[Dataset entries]
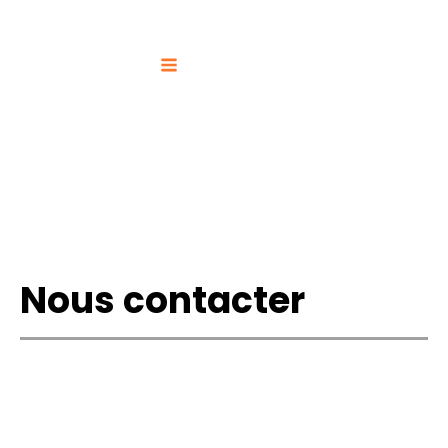
Nous contacter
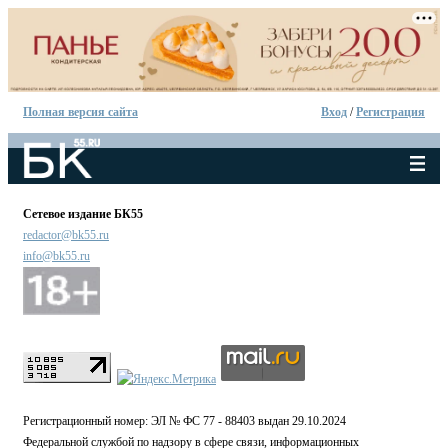
Полная версия сайта
Вход
/
Регистрация
Сетевое издание БК55
redactor@bk55.ru
info@bk55.ru
Регистрационный номер: ЭЛ № ФС 77 - 88403 выдан 29.10.2024
Федеральной службой по надзору в сфере связи, информационных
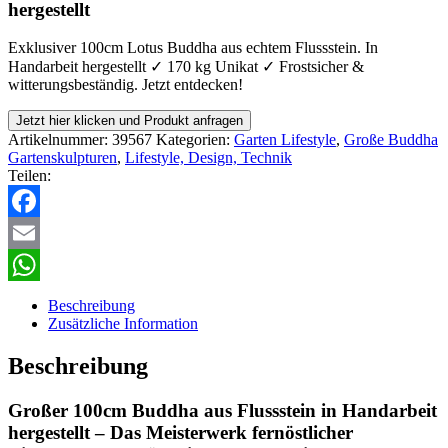
hergestellt
Exklusiver 100cm Lotus Buddha aus echtem Flussstein. In
Handarbeit hergestellt ✓ 170 kg Unikat ✓ Frostsicher &
witterungsbeständig. Jetzt entdecken!
Jetzt hier klicken und Produkt anfragen
Artikelnummer:
39567
Kategorien:
Garten Lifestyle
,
Große Buddha
Gartenskulpturen
,
Lifestyle, Design, Technik
Teilen:
Facebook
Email
WhatsApp
Beschreibung
Zusätzliche Information
Beschreibung
Großer 100cm Buddha aus Flussstein in Handarbeit
hergestellt – Das Meisterwerk fernöstlicher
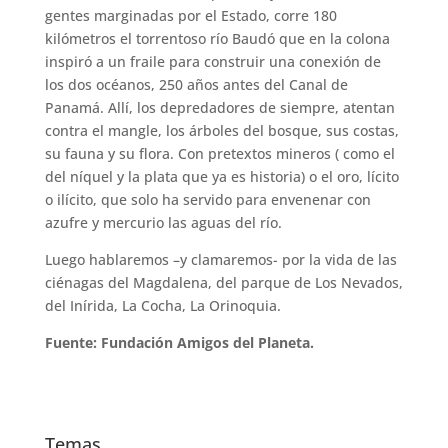
gentes marginadas por el Estado, corre 180
kilómetros el torrentoso río Baudó que en la colona
inspiró a un fraile para construir una conexión de
los dos océanos, 250 años antes del Canal de
Panamá. Allí, los depredadores de siempre, atentan
contra el mangle, los árboles del bosque, sus costas,
su fauna y su flora. Con pretextos mineros ( como el
del níquel y la plata que ya es historia) o el oro, lícito
o ilícito, que solo ha servido para envenenar con
azufre y mercurio las aguas del río.
Luego hablaremos –y clamaremos- por la vida de las
ciénagas del Magdalena, del parque de Los Nevados,
del Inírida, La Cocha, La Orinoquia.
Fuente: Fundación Amigos del Planeta.
Temas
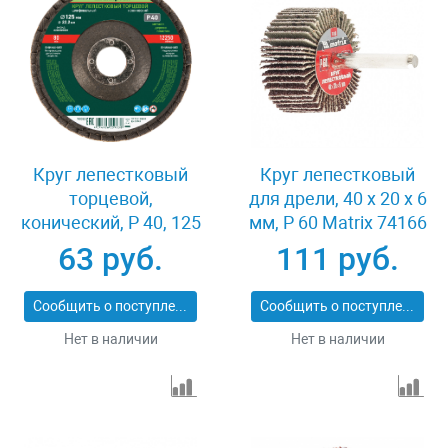
Круг лепестковый
Круг лепестковый
торцевой,
для дрели, 40 х 20 х 6
конический, Р 40, 125
мм, P 60 Matrix 74166
х 22.2 мм Сибртех
63 руб.
111 руб.
74083
Сообщить о поступлении
Сообщить о поступлении
Нет в наличии
Нет в наличии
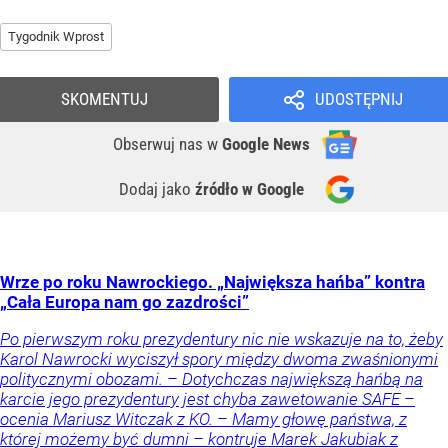
Tygodnik Wprost
SKOMENTUJ
UDOSTĘPNIJ
Obserwuj nas
w
Google News
Dodaj jako
źródło w Google
Wrze po roku Nawrockiego. „Największa hańba” kontra
„Cała Europa nam go zazdrości”
Po pierwszym roku prezydentury nic nie wskazuje na to, żeby
Karol Nawrocki wyciszył spory między dwoma zwaśnionymi
politycznymi obozami. – Dotychczas największą hańbą na
karcie jego prezydentury jest chyba zawetowanie SAFE –
ocenia Mariusz Witczak z KO. – Mamy głowę państwa, z
której możemy być dumni – kontruje Marek Jakubiak z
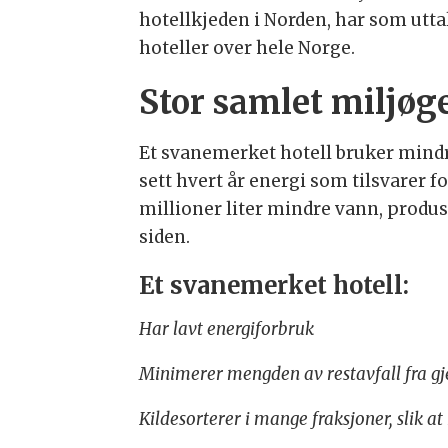
hotellkjeden i Norden, har som utta
hoteller over hele Norge.
Stor samlet miljøg
Et svanemerket hotell bruker mindr
sett hvert år energi som tilsvarer 
millioner liter mindre vann, produs
siden.
Et svanemerket hotell:
Har lavt energiforbruk
Minimerer mengden av restavfall fra gje
Kildesorterer i mange fraksjoner, slik a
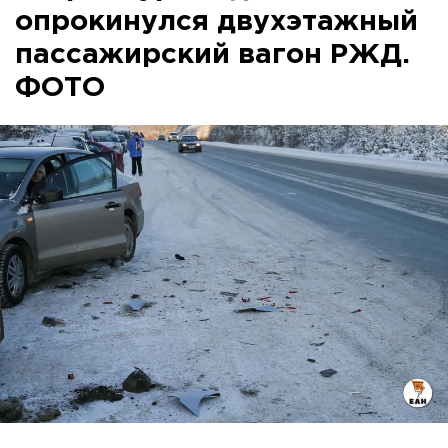
опрокинулся двухэтажный
пассажирский вагон РЖД.
ФОТО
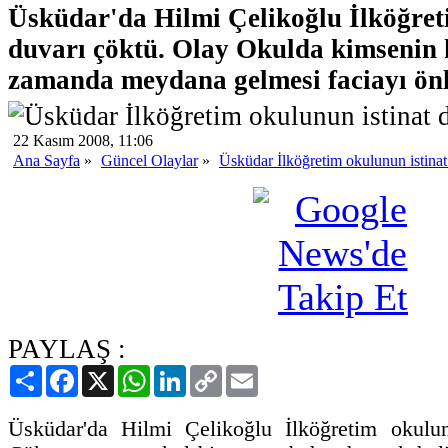
Üsküdar'da Hilmi Çelikoğlu İlköğret
duvarı çöktü. Olay Okulda kimsenin 
zamanda meydana gelmesi faciayı önl
22 Kasım 2008, 11:06
Ana Sayfa
»
Güncel Olaylar
»
Üsküdar İlköğretim okulunun istinat
PAYLAŞ :
Paylaş
Facebook
X
WhatsApp
LinkedIn
Copy
Email
Link
Üsküdar'da Hilmi Çelikoğlu İlköğretim okulun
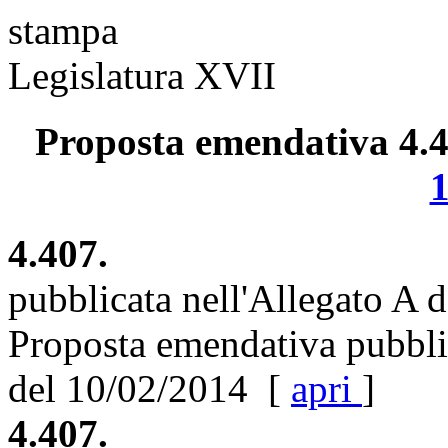
stampa
Legislatura XVII
Proposta emendativa 4.40
4.407.
pubblicata nell'Allegato A 
Proposta emendativa pubblic
del 10/02/2014 [
apri
]
4.407.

## Problem to work on
Give every line of text in the material above as a JSON list of strings, one string per line, skipping blank lines. Leave the pictures out of the answer.

## Task answer
[
  "Nous contacter",
  "Полная версия сайта",
  "Вход",
  "/",
  "Регистрация",
  "Сетевое издание БК55",
  "redactor@bk55.ru",
  "info@bk55.ru",
  "Регистрационный номер: ЭЛ № ФС 77 - 88403 выдан 29.10.2024",
  "Федеральной службой по надзору в сфере связи, информационных",
  "hergestellt",
  "Exklusiver 100cm Lotus Buddha aus echtem Flussstein. In",
  "Handarbeit hergestellt ✓ 170 kg Unikat ✓ Frostsicher &",
  "witterungsbeständig. Jetzt entdecken!",
  "Jetzt hier klicken und Produkt anfragen",
  "Artikelnummer:",
  "39567",
  "Kategorien:",
  "Garten Lifestyle",
  ",",
  "Große Buddha",
  "Gartenskulpturen",
  ",",
  "Lifestyle, Design, Technik",
  "Teilen:",
  "Facebook",
  "Email",
  "WhatsApp",
  "Beschreibung",
  "Zusätzliche Information",
  "Beschreibung",
  "Großer 100cm Buddha aus Flussstein in Handarbeit",
  "hergestellt – Das Meisterwerk fernöstlicher",
  "gentes marginadas por el Estado, corre 180",
  "kilómetros el torrentoso río Baudó que en la colona",
  "inspiró a un fraile para construir una conexión de",
  "los dos océanos, 250 años antes del Canal de",
  "Panamá. Allí, los depredadores de siempre, atentan",
  "contra el mangle, los árboles del bosque, sus costas,",
  "su fauna y su flora. Con pretextos mineros ( como el",
  "del níquel y la plata que ya es historia) o el oro, lícito",
  "o ilícito, que solo ha servido para envenenar con",
  "azufre y mercurio las aguas del río.",
  "Luego hablaremos –y clamaremos- por la vida de las",
  "ciénagas del Magdalena, del parque de Los Nevados,",
  "del Inírida, La Cocha, La Orinoquia.",
  "Fuente: Fundación Amigos del Planeta.",
  "Temas",
  "Круг лепестковый",
  "Круг лепестковый",
  "торцевой,",
  "для дрели, 40 х 20 х 6",
  "конический, Р 40, 125",
  "мм, P 60 Matrix 74166",
  "х 22.2 мм Сибртех",
  "63 руб.",
  "111 руб.",
  "74083",
  "Сообщить о поступлении",
  "Сообщить о поступлении",
  "Нет в наличии",
  "Нет в наличии",
  "Tygodnik Wprost",
  "SKOMENTUJ",
  "UDOSTĘPNIJ",
  "Obserwuj nas",
  "w",
  "Google News",
  "Dodaj jako",
  "źródło w Google",
  "Wrze po roku Nawrockiego. „Największa hańba” kontra",
  "„Cała Europa nam go zazdrości”",
  "Po pierwszym roku prezydentury nic nie wskazuje na to, żeby",
  "Karol Nawrocki wyciszył spory między dwoma zwaśnionymi",
  "politycznymi obozami. – Dotychczas największą hańbą na",
  "karcie jego prezydentury jest chyba zawetowanie SAFE –",
  "ocenia Mariusz Witczak z KO. – Mamy głowę państwa, z",
  "której możemy być dumni – kontruje Marek Jakubiak z",
  "hotellkjeden i Norden, har som utta",
  "hoteller over hele Norge.",
  "Stor samlet miljøg",
  "Et svanemerket hotell bruker mindr",
  "sett hvert år energi som tilsvarer ",
  "millioner liter mindre vann, produs",
  "siden.",
  "Et svanemerket hotell:",
  "Har lavt energiforbruk",
  "Minimerer mengden av restavfall fra gje",
  "Kildesorterer i mange fraksjoner, slik a",
  "опрокинулся двухэтажный",
  "пассажирский вагон РЖД.",
  "ФОТО",
  "Üsküdar'da Hilmi Çelikoğlu İlköğret",
  "duvarı çöktü. Olay Okulda kimsenin ",
  "zamanda meydana gelmesi faciayı önl",
  "22 Kasım 2008, 11:06",
  "Ana Sayfa",
  "»",
  "Güncel Olaylar",
  "»",
  "Üsküdar İlköğretim okulunun istinat",
  "PAYLAŞ :",
  "Paylaş",
  "Facebook",
  "X",
  "WhatsApp",
  "LinkedIn",
  "Copy",
  "Email",
  "Link",
  "Üsküdar'da Hilmi Çelikoğlu İlköğretim okulun",
  "stampa",
  "Legislatura XVII",
  "Proposta emendativa 4.40",
  "4.407.",
  "pubblicata nell'Allegato A ",
  "Proposta emendativa pubblic",
  "del 10/02/2014 [",
  "apri",
  "]",
  "4.407."
]